(Ray Hagar, Nevada Newsmakers) – Recently, the Washoe County School Board has been beset with controversy.
It began in 2014 when the board was forced to pay out a $770,000 settlement to former superintendent Pedro Martinez after the board illegally fired him.
It continued with the board’s approval of a contract for new superintendent Traci Davis, which included a $800 monthly car allowance and a $12,000 “longevity” bonus after just five months on the job.
Acknowledging the public’s possible negative sentiment toward the board, former Sparks City Manager Shaun Carey — chairman of the $700 million Save Our Schools ballot question — noted that the Washoe board will have a new look after the November election.
“We will have a new school board following the November election, save for two people that were elected in the last election. You will have five out of the seven trustees that can be new and probably will be new,” Carey said on the Nevada Newsmakers TV show. “So it will be a fresh start for the top of the school board’s administration.”
Four seats were originally up for election this year, with only one incumbent on the current board, Angie Taylor, seeking election. Yet another trustee, Nick Smith, was forced to resign recently after he was accused of misconduct with a high school student where he worked, the Sizzler restaurant in Sparks. Smith’s former seat will also be contested in the 2016 general election although an appointment will be made to fill out Smith’s term through the end of 2016.
This will be Taylor’s first election. She was appointed in 2014 after former Trustee David Aiazzi resigned for health reasons. Taylor has been fined by the state for an Open Meeting Law violation stemming from Davis’ hiring process.
With fresh faces, a new school board can move forward with implementing the Save Our Schools tax plan that relies on a sales tax increase of 0.54 percent.
A similar funding proposal was killed by the Washoe County Commission after the issue was passed to them following the 2013 Legislature.
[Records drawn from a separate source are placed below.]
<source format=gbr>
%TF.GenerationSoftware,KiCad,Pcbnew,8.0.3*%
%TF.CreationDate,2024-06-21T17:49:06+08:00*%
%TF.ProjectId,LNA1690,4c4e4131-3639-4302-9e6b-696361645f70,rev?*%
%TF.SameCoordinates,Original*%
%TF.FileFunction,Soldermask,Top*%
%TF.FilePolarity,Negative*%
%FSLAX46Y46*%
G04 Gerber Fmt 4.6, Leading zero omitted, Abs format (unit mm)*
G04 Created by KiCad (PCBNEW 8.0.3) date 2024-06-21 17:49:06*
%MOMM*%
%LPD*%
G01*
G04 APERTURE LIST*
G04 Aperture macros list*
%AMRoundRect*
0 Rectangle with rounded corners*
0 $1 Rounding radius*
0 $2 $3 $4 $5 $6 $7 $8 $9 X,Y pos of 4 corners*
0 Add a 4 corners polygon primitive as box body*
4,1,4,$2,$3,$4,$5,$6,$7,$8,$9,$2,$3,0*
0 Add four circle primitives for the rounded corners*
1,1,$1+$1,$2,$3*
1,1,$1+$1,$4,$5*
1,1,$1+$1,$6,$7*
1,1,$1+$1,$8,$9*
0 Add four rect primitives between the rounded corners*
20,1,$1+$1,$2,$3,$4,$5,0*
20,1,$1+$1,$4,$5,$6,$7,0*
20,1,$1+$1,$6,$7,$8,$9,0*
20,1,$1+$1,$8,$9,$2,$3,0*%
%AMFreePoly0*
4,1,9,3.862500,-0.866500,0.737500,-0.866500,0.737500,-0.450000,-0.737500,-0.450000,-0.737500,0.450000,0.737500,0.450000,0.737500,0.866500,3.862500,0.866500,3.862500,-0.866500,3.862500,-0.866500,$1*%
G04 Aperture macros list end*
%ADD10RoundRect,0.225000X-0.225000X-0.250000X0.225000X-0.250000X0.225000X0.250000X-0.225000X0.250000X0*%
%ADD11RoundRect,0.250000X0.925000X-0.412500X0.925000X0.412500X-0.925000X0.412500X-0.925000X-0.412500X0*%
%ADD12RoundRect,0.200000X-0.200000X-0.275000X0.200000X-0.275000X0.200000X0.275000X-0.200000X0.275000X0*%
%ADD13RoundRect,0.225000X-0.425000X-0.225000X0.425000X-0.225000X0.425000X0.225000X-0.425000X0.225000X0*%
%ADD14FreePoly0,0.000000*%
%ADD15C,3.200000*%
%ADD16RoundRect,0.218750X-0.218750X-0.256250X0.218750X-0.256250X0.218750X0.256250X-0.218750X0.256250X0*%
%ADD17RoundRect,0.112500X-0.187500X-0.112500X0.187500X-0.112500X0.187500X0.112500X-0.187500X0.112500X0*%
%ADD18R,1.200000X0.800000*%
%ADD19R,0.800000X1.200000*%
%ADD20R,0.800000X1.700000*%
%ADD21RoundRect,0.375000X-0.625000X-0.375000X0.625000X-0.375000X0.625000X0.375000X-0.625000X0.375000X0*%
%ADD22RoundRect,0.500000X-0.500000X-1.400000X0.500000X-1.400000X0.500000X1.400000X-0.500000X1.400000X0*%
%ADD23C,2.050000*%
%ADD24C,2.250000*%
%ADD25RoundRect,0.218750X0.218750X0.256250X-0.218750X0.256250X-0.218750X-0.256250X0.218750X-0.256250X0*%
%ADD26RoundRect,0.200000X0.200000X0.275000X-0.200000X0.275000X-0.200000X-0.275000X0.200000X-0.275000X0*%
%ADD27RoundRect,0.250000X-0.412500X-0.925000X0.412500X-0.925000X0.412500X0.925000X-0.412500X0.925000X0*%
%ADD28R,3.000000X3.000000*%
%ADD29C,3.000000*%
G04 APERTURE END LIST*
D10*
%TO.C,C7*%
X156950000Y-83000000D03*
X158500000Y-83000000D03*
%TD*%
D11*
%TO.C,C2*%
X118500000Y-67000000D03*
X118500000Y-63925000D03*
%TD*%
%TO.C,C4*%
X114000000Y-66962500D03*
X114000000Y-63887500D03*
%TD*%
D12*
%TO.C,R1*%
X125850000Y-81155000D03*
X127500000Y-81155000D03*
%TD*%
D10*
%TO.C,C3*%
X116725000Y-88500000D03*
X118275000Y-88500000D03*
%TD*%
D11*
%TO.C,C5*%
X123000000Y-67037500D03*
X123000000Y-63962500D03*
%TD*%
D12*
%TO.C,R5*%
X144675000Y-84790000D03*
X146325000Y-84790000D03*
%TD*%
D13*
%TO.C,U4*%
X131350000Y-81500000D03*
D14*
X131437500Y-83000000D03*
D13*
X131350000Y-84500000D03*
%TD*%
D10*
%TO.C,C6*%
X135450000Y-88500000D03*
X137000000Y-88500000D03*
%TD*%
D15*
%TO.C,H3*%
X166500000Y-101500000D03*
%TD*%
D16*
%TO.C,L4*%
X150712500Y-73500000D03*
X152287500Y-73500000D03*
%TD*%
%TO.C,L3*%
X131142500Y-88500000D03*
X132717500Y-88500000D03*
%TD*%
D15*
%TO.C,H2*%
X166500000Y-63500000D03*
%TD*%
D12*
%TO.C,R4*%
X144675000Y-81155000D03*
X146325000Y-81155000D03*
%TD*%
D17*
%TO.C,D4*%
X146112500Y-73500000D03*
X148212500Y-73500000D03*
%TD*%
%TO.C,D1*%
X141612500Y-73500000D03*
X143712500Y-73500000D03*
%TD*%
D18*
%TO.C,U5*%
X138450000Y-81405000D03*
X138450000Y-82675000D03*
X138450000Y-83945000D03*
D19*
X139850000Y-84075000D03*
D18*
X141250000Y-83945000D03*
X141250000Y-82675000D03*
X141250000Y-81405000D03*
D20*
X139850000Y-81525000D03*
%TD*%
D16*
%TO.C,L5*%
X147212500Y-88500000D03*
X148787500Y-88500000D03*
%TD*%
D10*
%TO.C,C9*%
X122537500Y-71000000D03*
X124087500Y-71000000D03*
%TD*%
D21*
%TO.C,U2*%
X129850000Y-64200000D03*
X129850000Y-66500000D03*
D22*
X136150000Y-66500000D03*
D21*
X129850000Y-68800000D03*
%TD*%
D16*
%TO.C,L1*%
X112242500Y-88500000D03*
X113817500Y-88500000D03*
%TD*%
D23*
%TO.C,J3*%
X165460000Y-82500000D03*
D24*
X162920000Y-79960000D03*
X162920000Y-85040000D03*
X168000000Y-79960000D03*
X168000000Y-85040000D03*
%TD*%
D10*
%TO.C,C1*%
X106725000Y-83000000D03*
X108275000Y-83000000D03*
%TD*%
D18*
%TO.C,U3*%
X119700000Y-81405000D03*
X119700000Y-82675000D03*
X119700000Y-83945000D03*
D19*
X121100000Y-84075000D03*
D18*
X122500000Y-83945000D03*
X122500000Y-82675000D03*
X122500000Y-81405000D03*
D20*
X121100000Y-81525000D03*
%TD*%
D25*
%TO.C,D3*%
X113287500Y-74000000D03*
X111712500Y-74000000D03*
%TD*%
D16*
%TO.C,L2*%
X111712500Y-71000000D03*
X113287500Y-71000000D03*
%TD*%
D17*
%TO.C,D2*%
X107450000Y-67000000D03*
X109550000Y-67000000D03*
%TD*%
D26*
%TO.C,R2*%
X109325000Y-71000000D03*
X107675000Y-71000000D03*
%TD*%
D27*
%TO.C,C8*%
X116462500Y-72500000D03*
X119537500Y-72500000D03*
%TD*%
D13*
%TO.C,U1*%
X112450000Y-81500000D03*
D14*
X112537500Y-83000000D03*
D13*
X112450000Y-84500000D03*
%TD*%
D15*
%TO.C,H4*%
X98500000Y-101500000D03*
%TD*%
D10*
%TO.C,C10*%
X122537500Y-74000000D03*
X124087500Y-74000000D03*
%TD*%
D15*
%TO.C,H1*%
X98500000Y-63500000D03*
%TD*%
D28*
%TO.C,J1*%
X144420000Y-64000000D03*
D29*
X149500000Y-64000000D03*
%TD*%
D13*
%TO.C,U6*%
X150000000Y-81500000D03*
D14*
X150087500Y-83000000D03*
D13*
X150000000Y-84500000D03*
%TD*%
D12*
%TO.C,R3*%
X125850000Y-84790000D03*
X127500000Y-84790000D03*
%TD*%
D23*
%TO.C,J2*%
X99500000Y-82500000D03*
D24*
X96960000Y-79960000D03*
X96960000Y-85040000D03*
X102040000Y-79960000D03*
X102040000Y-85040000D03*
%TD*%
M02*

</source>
Privately, one commissioner at the time said he did not feel comfortable turning added tax money over to the school trustees to handle.
Each of Washoe’s current inventory of 93 schools will receive funding if the ballot measure is passed, Carey said.
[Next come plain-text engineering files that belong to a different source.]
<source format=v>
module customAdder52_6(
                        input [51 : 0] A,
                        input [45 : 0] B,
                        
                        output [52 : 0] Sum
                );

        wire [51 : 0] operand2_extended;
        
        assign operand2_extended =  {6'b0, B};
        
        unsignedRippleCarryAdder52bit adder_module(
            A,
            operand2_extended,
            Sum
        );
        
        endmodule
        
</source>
One in three of Washoe schools has gone at least 30 years without major renovations, according to Save Our Schools website.
“We are purposely trying to get $781 million in new improvements … every one of the 93 schools in the district will receive improvements based upon this project because they are that far behind,” Carey said. “You will also see 15 new schools being constructed — elementary schools, middle schools, and high schools which are desperately needed.”
Carey also pushed back on the idea that the sales tax increase is a regressive tax that will harm those living in poverty, during his Newsmakers interview.
“I take a little bit of difference (about the regressive nature of sales tax), having been a city manager, with your opinion on sales tax,” Carey said. “Because in Nevada, in terms of the western United States, as a tool, ours is not as regressive as the label that people often apply.
“It (sales tax) does not apply to food unless you are in a restaurant,” Carey said. “The greatest cost to a person is actually when they buy clothes in those low rents. The problem with property taxes is that it hits folks on a fixed income and it is not a choice that we felt we should use for this purpose.”
Raising sales taxes to fund the Save Our Schools ballot initiative is a better solution than a property-tax increase, Carey said.
“The property tax is over the cap here in Washoe County,” Carey said. “We are at $3.66 cents. There is no room to raise that without a tax override.”
Later in the interview, he stressed that a sales tax increase is much better than raising property taxes, anyway.
“In fact, about 13 1/2 percent of it (sales tax) is paid by visitors and another 25 percent is actually paid by business-to-business transactions,” Carey said. “So we tried to find one that had the least impact on those with the least ability to pay in our community.
“And at this place and time, it was a far better choice than the more ominous prospect of passing a property-tax measure,” he said.
Carey had a dire prediction if the Save Our Schools ballot question fails.
“I think the future is going to be more stable with the passage of this measure,” he said of Washoe County. “If it doesn’t pass, it will be a desperate situation and one that I believe will diminish the growth prospects of our region.”